Hi Dan! Yeah, I disagree, but...

I found out too late that many of the Silvia hints are written for folks who have/had machines with 110C thermostats. The ideas and concepts are very interesting, but...

I can not taste the difference of .1 degree. I cannot yet, I discovered, after I metered the shower screen, hold the temp constant to more that 3, maybe 4 degrees. With the shower screen tc I am able to tune the PID so that after an hour warmup (currently at 215F), I can pull a shot and have it nicely asymptote to 89C.

My little $17ppd meter has allowed me to greatly speed up the process of getting a good and dependable taste.

I understand that the brewhead temp gradient is the limiting factor in shower screen stability so will sometime soon order and install the AndyS rope heater mod.

> [DATA SHOWN]:

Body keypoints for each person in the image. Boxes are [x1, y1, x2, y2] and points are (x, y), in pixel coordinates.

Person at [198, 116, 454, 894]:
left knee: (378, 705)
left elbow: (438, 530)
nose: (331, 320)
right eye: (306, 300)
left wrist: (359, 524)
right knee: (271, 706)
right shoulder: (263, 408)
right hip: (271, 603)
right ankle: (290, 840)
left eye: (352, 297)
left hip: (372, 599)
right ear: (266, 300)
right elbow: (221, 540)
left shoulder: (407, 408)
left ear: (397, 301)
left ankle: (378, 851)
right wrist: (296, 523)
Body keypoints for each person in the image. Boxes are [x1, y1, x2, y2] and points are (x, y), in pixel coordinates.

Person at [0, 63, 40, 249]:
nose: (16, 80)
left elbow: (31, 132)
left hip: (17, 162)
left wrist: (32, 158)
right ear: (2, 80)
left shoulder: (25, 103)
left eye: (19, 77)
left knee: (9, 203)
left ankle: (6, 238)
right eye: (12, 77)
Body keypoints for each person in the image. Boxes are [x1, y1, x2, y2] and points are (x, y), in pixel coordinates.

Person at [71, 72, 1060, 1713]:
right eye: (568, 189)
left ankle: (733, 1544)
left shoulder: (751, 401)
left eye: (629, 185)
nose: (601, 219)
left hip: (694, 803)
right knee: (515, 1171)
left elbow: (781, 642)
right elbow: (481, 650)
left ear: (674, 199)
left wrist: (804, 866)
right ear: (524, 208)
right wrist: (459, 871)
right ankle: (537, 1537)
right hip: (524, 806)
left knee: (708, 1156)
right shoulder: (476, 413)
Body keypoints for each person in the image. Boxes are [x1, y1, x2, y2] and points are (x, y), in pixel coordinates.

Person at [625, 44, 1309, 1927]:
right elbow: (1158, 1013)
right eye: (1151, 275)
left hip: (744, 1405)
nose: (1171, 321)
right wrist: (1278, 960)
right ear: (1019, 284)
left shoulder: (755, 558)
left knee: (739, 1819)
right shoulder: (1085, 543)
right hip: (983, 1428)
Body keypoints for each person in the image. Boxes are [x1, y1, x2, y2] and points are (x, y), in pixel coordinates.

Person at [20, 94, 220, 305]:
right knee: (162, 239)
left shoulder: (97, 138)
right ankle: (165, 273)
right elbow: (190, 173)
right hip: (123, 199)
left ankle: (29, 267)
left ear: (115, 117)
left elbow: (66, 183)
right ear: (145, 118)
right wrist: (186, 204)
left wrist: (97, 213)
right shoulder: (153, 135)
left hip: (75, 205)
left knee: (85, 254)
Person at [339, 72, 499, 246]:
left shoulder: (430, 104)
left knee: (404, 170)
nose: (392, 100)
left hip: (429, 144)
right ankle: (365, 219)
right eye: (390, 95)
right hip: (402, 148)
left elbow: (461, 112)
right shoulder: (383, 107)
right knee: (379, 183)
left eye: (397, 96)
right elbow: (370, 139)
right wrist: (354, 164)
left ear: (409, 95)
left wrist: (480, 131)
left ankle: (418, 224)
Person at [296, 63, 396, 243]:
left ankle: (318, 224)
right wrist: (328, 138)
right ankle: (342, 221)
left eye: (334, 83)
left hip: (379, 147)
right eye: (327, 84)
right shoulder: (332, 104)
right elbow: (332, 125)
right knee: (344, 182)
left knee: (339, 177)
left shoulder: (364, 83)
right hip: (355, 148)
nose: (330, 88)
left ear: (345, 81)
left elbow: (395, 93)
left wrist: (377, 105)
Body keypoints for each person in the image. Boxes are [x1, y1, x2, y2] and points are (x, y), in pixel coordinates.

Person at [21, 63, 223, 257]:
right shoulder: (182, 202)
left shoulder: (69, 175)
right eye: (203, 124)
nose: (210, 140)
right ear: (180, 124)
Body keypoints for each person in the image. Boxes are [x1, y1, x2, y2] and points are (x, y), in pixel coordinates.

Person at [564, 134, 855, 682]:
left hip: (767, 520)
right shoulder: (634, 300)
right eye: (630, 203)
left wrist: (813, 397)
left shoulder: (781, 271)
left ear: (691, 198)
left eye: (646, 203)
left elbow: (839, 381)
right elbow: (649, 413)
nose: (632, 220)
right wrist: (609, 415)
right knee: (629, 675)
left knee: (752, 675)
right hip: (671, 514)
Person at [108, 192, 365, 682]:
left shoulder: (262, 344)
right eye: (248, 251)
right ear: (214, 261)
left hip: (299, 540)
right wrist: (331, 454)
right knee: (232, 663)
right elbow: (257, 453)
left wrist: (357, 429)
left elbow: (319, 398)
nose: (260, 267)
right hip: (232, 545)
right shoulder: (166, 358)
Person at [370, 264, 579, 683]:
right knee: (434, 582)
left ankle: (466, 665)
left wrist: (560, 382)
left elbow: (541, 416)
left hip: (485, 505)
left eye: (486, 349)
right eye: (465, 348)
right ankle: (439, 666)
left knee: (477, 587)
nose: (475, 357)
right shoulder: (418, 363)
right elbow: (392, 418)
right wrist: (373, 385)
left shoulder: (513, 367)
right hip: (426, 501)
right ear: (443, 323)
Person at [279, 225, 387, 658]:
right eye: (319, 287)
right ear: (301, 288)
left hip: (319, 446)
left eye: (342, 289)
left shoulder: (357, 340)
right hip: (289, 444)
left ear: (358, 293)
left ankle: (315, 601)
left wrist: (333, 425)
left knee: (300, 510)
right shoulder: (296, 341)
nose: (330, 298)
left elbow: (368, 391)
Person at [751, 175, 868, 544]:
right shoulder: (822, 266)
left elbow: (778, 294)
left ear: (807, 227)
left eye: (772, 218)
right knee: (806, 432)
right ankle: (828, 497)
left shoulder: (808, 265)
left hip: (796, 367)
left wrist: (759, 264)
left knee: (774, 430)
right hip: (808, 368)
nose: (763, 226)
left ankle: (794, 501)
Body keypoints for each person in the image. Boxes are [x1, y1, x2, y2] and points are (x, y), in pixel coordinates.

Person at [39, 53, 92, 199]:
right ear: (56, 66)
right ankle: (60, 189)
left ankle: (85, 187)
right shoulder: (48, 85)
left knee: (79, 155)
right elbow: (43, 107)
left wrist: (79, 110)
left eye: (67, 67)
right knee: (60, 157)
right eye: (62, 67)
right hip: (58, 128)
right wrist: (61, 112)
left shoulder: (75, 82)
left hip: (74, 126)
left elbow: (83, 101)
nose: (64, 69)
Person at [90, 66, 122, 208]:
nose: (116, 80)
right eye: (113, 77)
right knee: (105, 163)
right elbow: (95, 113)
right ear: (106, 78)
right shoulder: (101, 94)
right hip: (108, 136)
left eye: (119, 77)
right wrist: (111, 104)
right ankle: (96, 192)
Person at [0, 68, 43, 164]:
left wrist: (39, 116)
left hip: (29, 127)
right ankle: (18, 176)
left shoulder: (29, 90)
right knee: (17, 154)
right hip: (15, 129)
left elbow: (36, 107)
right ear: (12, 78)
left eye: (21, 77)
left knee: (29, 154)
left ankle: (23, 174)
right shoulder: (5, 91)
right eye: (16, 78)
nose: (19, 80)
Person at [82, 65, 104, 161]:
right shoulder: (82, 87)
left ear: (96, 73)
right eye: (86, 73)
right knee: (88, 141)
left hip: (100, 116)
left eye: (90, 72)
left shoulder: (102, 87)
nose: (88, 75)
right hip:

> [PROMPT A]:
Reproduce word for word the part of the espresso-machine post starting at "My little $17ppd" and ending at "rope heater mod.".
> [PROMPT B]:
In the espresso-machine post, what temperature does the shot settle toward after the hour-long warmup?
> [PROMPT C]:
List every temperature in the espresso-machine post that is written with a C or F unit.
The records play no part in this work.

> [RESPONSE AREA A]:
My little $17ppd meter has allowed me to greatly speed up the process of getting a good and dependable taste.

I understand that the brewhead temp gradient is the limiting factor in shower screen stability so will sometime soon order and install the AndyS rope heater mod.

> [RESPONSE AREA B]:
89C

> [RESPONSE AREA C]:
110C
215F
89C